TASK> Copy the records below word for word, leaving out the pictures.

Measurement reading records>
⁂
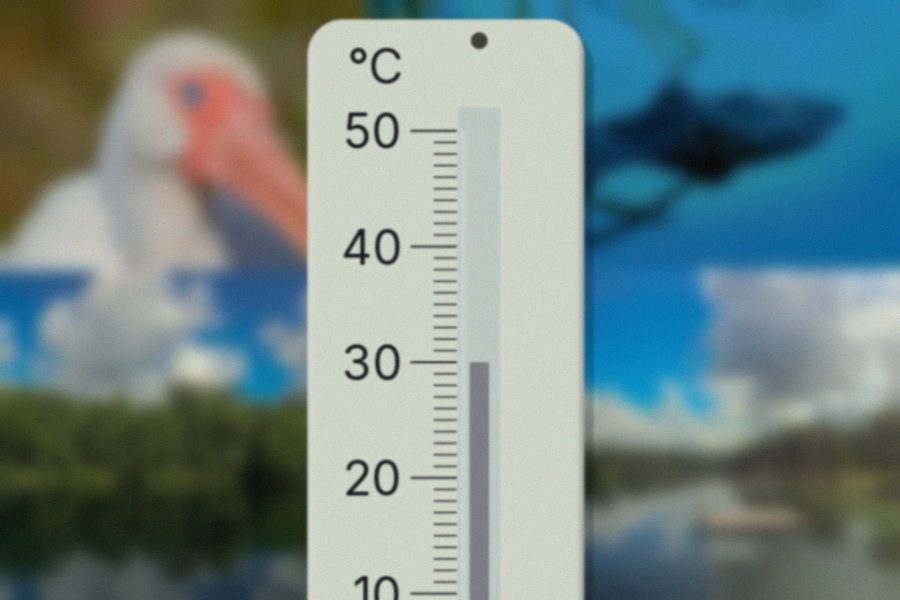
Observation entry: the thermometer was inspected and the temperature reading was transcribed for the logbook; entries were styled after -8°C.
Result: 30°C
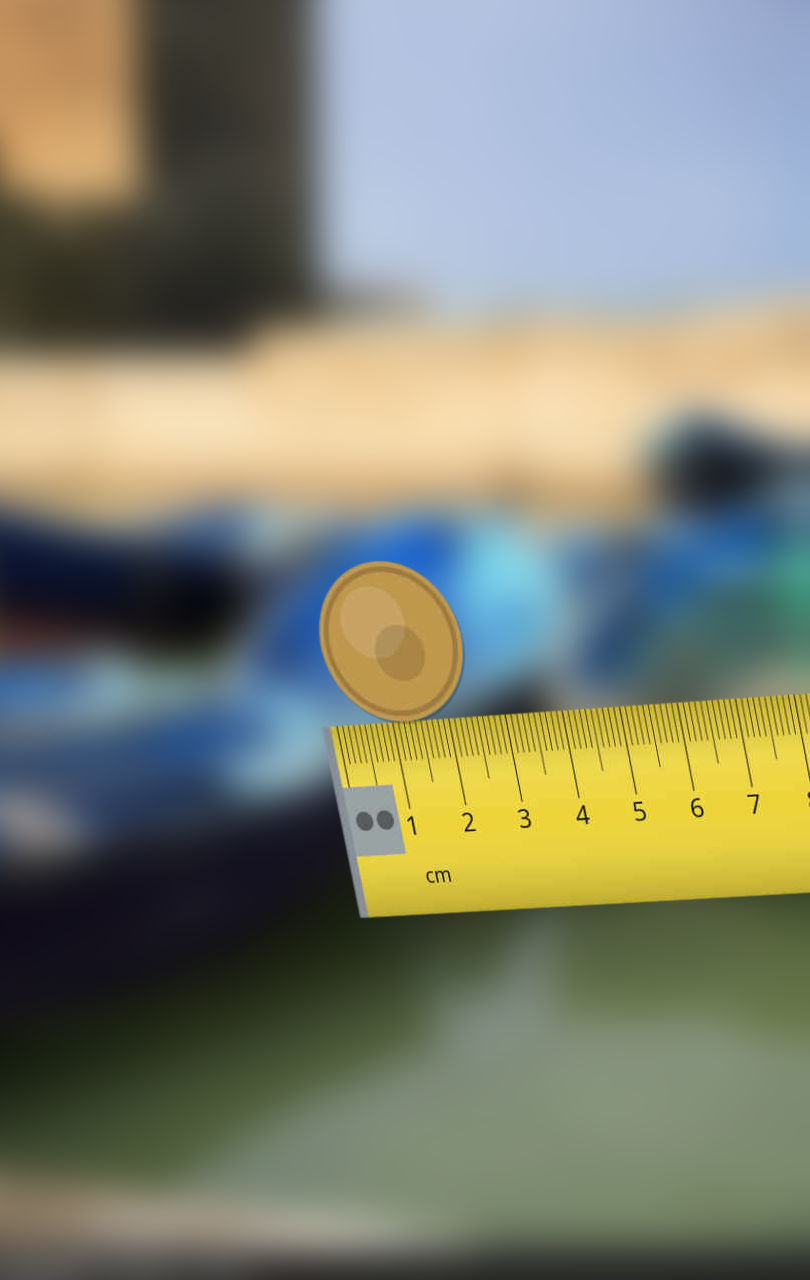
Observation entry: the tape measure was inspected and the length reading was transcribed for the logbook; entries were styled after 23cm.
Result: 2.5cm
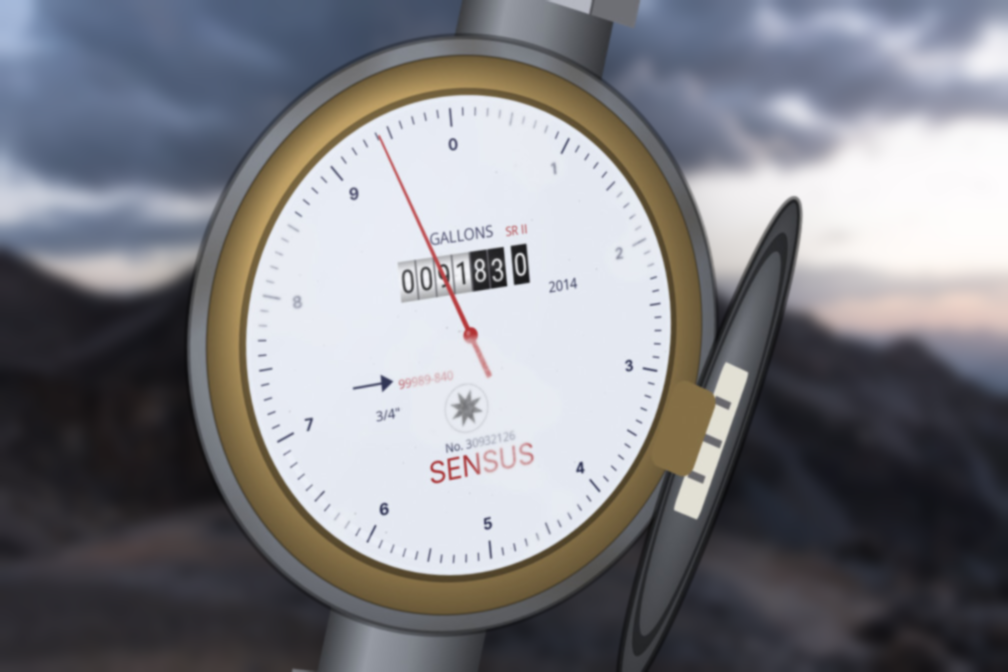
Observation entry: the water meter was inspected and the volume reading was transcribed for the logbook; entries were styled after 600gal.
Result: 91829.4gal
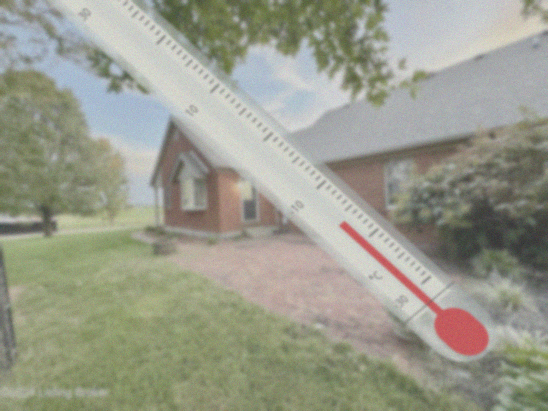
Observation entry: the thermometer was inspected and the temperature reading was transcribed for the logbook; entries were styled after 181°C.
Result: -16°C
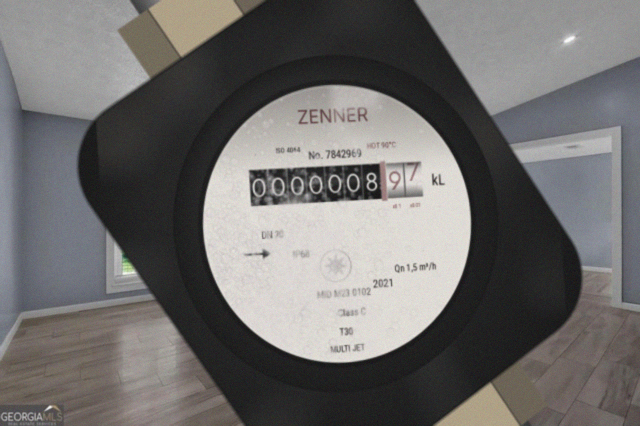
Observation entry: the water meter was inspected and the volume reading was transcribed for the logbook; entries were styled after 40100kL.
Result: 8.97kL
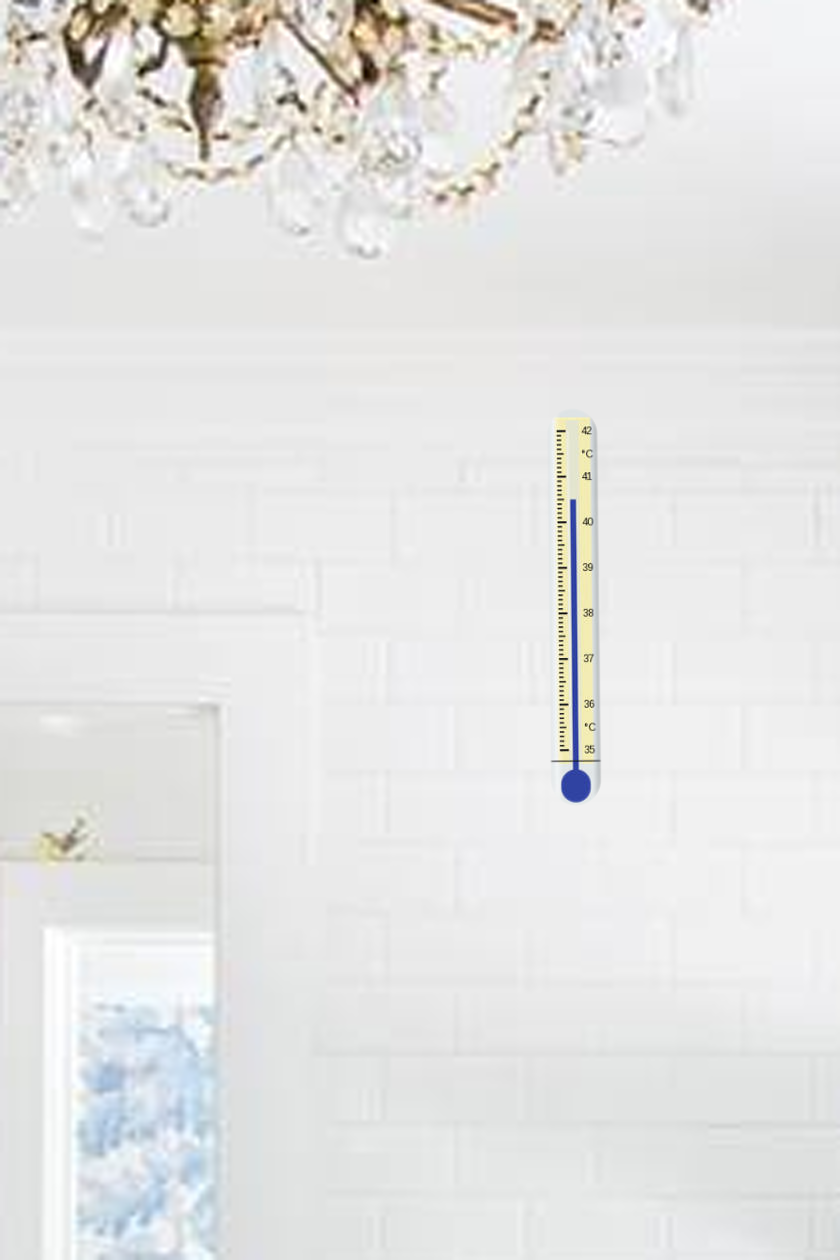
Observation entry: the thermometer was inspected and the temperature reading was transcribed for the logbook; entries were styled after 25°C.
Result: 40.5°C
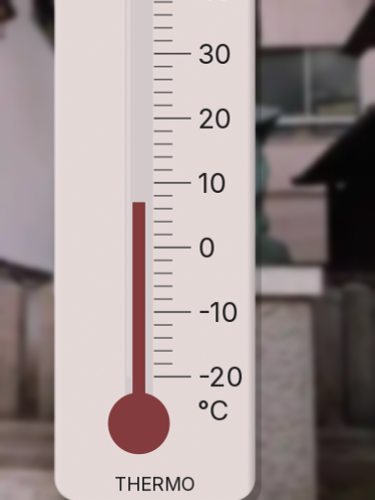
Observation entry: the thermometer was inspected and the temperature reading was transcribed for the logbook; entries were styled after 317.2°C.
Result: 7°C
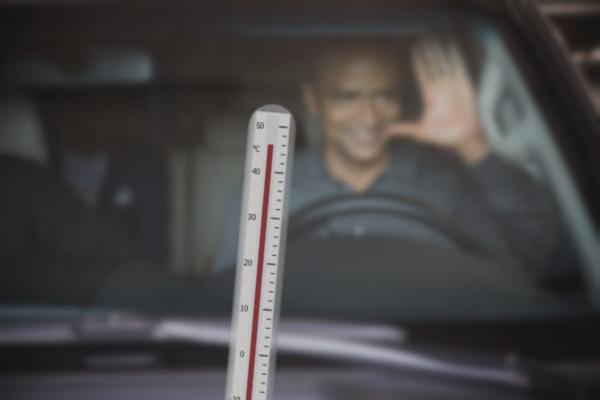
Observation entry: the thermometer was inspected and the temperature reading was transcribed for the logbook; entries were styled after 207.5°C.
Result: 46°C
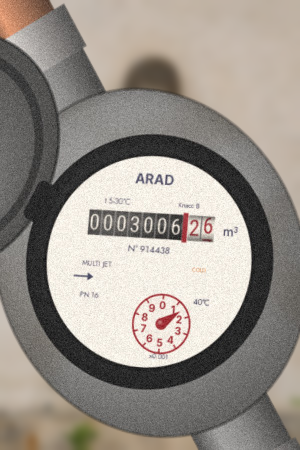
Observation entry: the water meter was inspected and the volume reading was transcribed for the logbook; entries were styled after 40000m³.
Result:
⁂
ANSWER>
Observation entry: the thermometer was inspected and the temperature reading was transcribed for the logbook; entries were styled after -8°C.
Result: 30°C
Observation entry: the tape measure was inspected and the length reading was transcribed for the logbook; entries were styled after 23cm.
Result: 2.5cm
Observation entry: the water meter was inspected and the volume reading was transcribed for the logbook; entries were styled after 600gal.
Result: 91829.4gal
Observation entry: the thermometer was inspected and the temperature reading was transcribed for the logbook; entries were styled after 181°C.
Result: -16°C
Observation entry: the water meter was inspected and the volume reading was transcribed for the logbook; entries were styled after 40100kL.
Result: 8.97kL
Observation entry: the thermometer was inspected and the temperature reading was transcribed for the logbook; entries were styled after 25°C.
Result: 40.5°C
Observation entry: the thermometer was inspected and the temperature reading was transcribed for the logbook; entries were styled after 317.2°C.
Result: 7°C
Observation entry: the thermometer was inspected and the temperature reading was transcribed for the logbook; entries were styled after 207.5°C.
Result: 46°C
Observation entry: the water meter was inspected and the volume reading was transcribed for the logbook; entries were styled after 40000m³.
Result:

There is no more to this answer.